Polri Sidik Pimpinan KPK Terkait Surat Pencegahan Setnov ke LN

ANTARA FOTO/Hafidz Mubarak
Ketua KPK Agus Rahardjo (tengah) bersama Wakil Ketua KPK Laode M Syarif (kedua kiri), Saut Situmorang (kiri), Basaria Panjaitan (kedua kanan) dan Alexander Marwata (kanan) di Kompleks Parlemen Senayan, Jakarta, Selasa (12/9).
Penulis: Dimas Jarot Bayu
Editor: Yuliawati
9/11/2017, 12.19 WIB

Mabes Polri menerbitkan Surat Pemberitahuan Dimulainya Penyidikan (SPDP) dalam perkara yang menyangkut pimpinan Komisi Pemberantasan Korupsi (KPK) Agus Rahardjo dan Saut Situmorang. Penyidikan terhadap kedua pimpinan KPK terkait surat permintaan pencegahan terhadap Ketua DPR Setya Novanto untuk bepergian ke luar negeri.

Agus dan Saut dituding menyalahgunakan wewenang karena keduanya menandatangani surat permintaan pencegahan setelah pembatalan status tersangka Novanto melalui sidang praperadilan.

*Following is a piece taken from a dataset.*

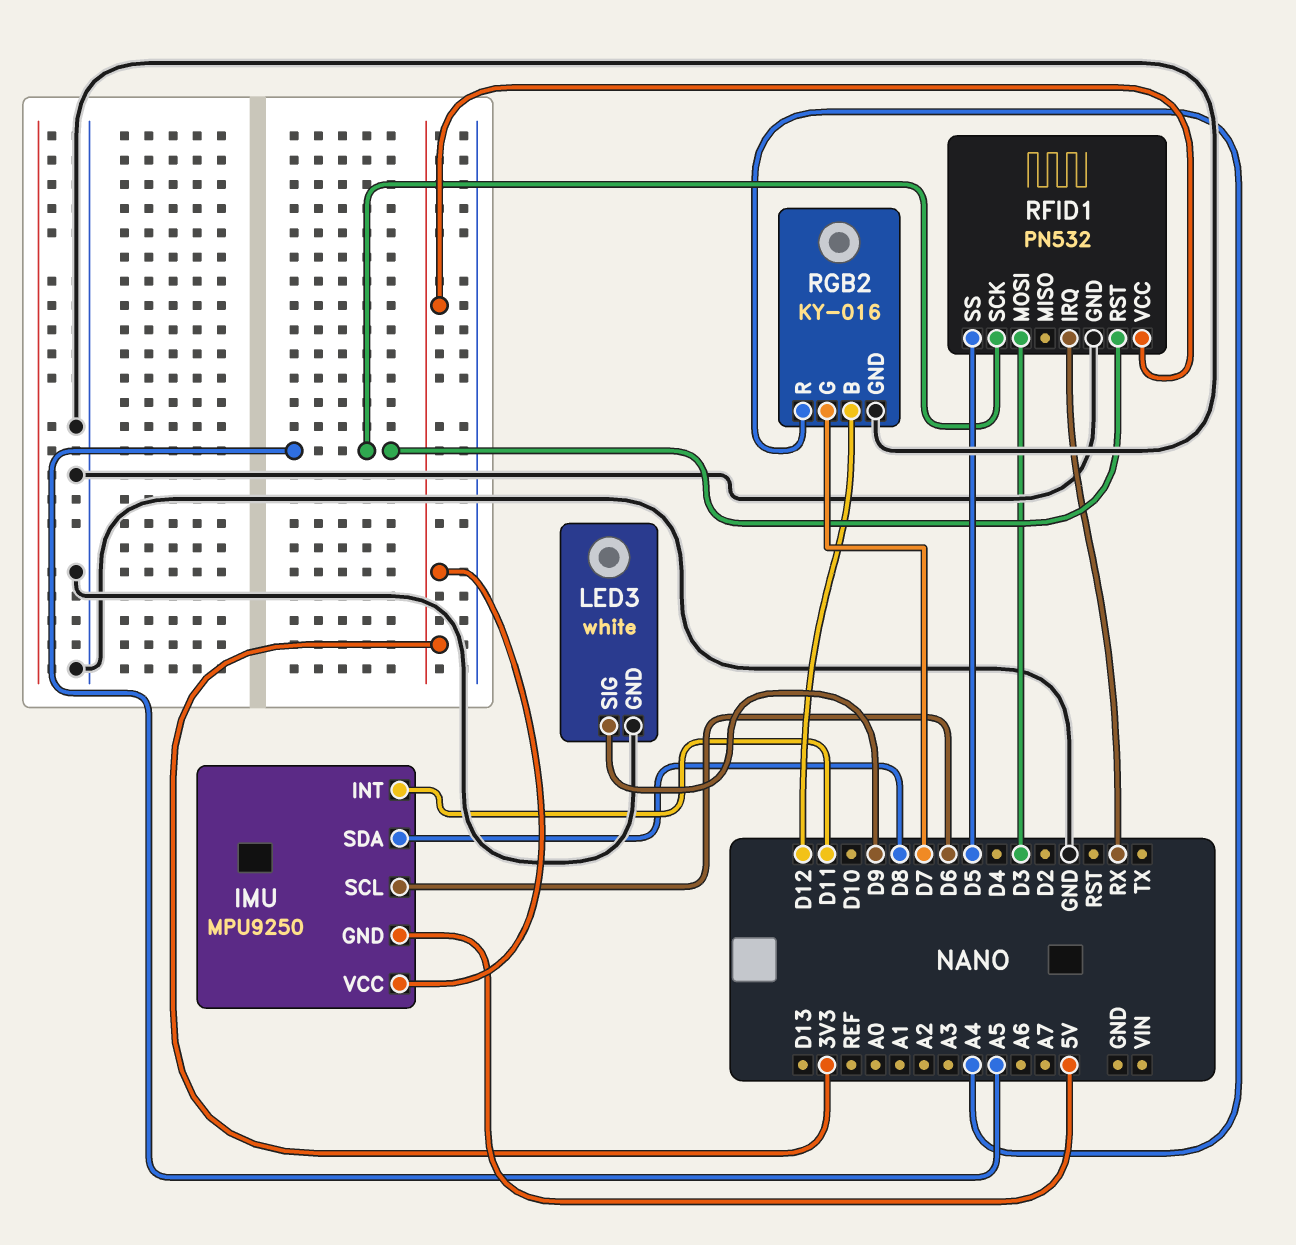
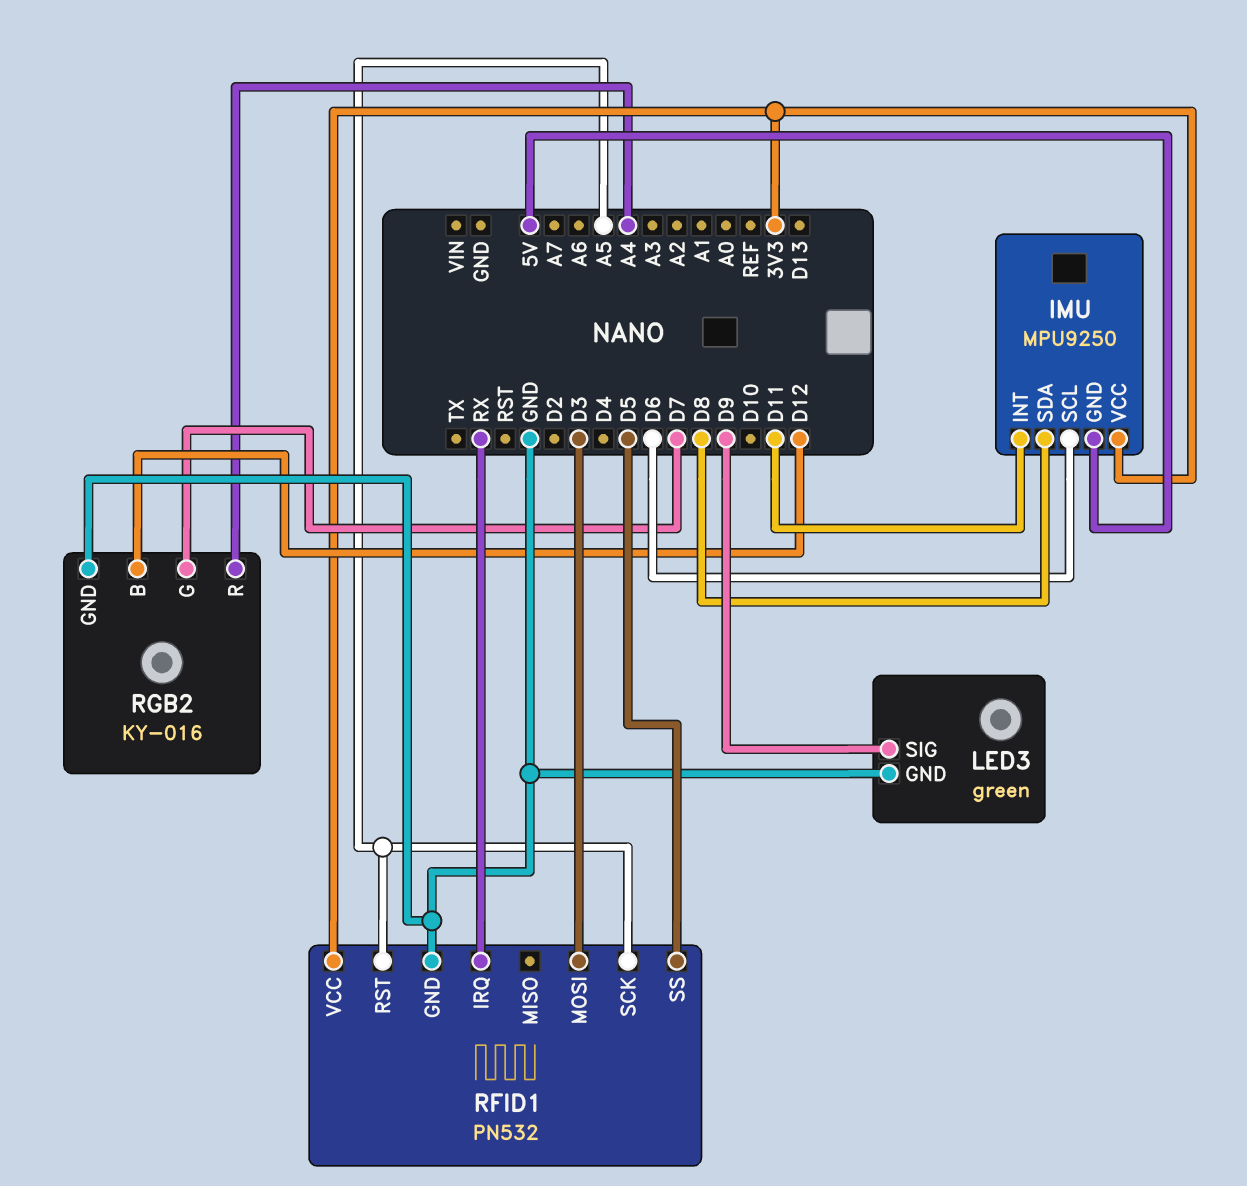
LED3: white -> green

"SPDP ini adalah peningkatan status dari penyelidikan menjadi penyidikan," kata Kepala Divisi Humas Mabes Polri Irjen (Pol) Setyo Wasisto di kantornya, Jakarta, Kamis (9/11).  (Baca: Beredar Surat KPK Berisi Pemberitahuan Penyidikan untuk Setnov)

Informasi atas penyidikan terhadap pimpinan KPK ini pertama kali diutarakan oleh pengacara Setya Novanto, Fredrich Yunadi, saat berkunjung ke kantor Bareskrim Polri, Rabu kemarin. 

Salah satu anggota tim hukum Setnov, Sandy Kurniawan melaporkan kedua pimpinan KPK pada 9 Oktober 2017 dengan dugaan pelanggaran Pasal 263 dengan pasal 421 juncto Pasal 23.  "Di mana membuat surat keterangan seolah-olah benar, penyalahgunaan kekuasaan dan menjalankan tugas Tipikor," kata Fredrich kepada wartawan.

Setyo menuturkan, peningkatan status ini dilakukan setelah sejumlah pemeriksaan terhadap saksi. Penyidik sudah memeriksa ahli bahasa, ahli pidana, dan ahli hukum tata negara dalam kasus ini.

Setyo menuturkan, polisi menetapkan Pasal 263 jo Pasal 55 ayat (1) ke-1 dan/atau Pasal 421 KUHPidana dalam kasus tersebut. Namun, polisi masih belum menetapakan tersangka.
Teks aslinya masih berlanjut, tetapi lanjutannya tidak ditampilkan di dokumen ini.